How to calculate the angle of a vector from the vertical?
Im trying to find out the angle (in degrees) between two 2D vectors. I know I need to use trig but I'm not too good with it. This is what I'm trying to work out (the Y axis increases downward):
I'm trying to use this code at the moment, but it's not working at all (calculates random angles for some reason):
private float calcAngle(float x, float y, float x1, float y1)
{
float _angle = (float)Math.toDegrees(Math.atan2(Math.abs(x1-x), Math.abs(y1-y)));
Log.d("Angle","Angle: "+_angle+" x: "+x+" y: "+y+" x1: "+x1+" y1: "+y1);
return _angle;
}These are my results (There constant when providing a constant position, but when I change the position, the angle changes and I can't find any link between the two angles):
Position 1: x:100 y:100 x1:50 y1:50 Angle: 45
Position 2: x:92 y:85 x1:24 y1:16 Angle: 44.58
Position 3: x:44 y: 16 x1:106 y1:132 Angle: 28.12
Edit: Thanks everyone who answered and helped me figure out that was wrong!
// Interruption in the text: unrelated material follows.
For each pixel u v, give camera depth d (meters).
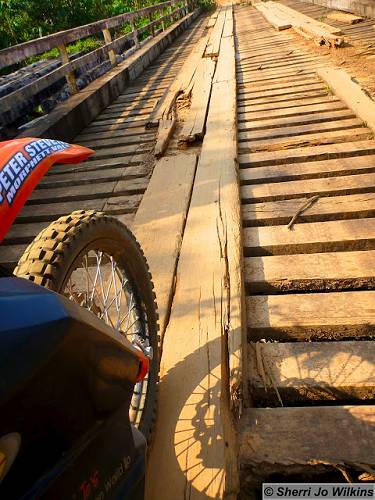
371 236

Sorry the title and the question was confusing.
Answer
You first have to understand how to compute angle between two vectors and there are several of them. I will give you what I think is the simplest.
- Given v1 and v2, their dot product is:
v1x * v2x + v1y * v2y - The norm of a vector v is given by: sqtr(vx^2+vy^2)
With this information, please take this definition:
dot(v1, v2) = norm(v1) * norm(v2) * cos(angle(v1, v2))
Now, you solve for angle(v1, v2):
angle(v1, v2) = acos( dot(v1, v2) / (norm(v1) * norm(v2)) )
Finally, taking the definitions given at the beginning, then you end up with:
angle(v1, v2) = acos( (v1x * v2x + v1y * v2y) / (sqrt(v1x^2+v1y^2) * sqrt(v2x^2+v2y^2)) )
Again, there are many ways to do this, but I like this one because it is helpful for dot product given angle and norm, or angle, given vectors.
The answer will be in radians, but you know that pi radians (that is 3.14 radians) are 180 degrees, so you simply multiply by the conversion factor 180/pi.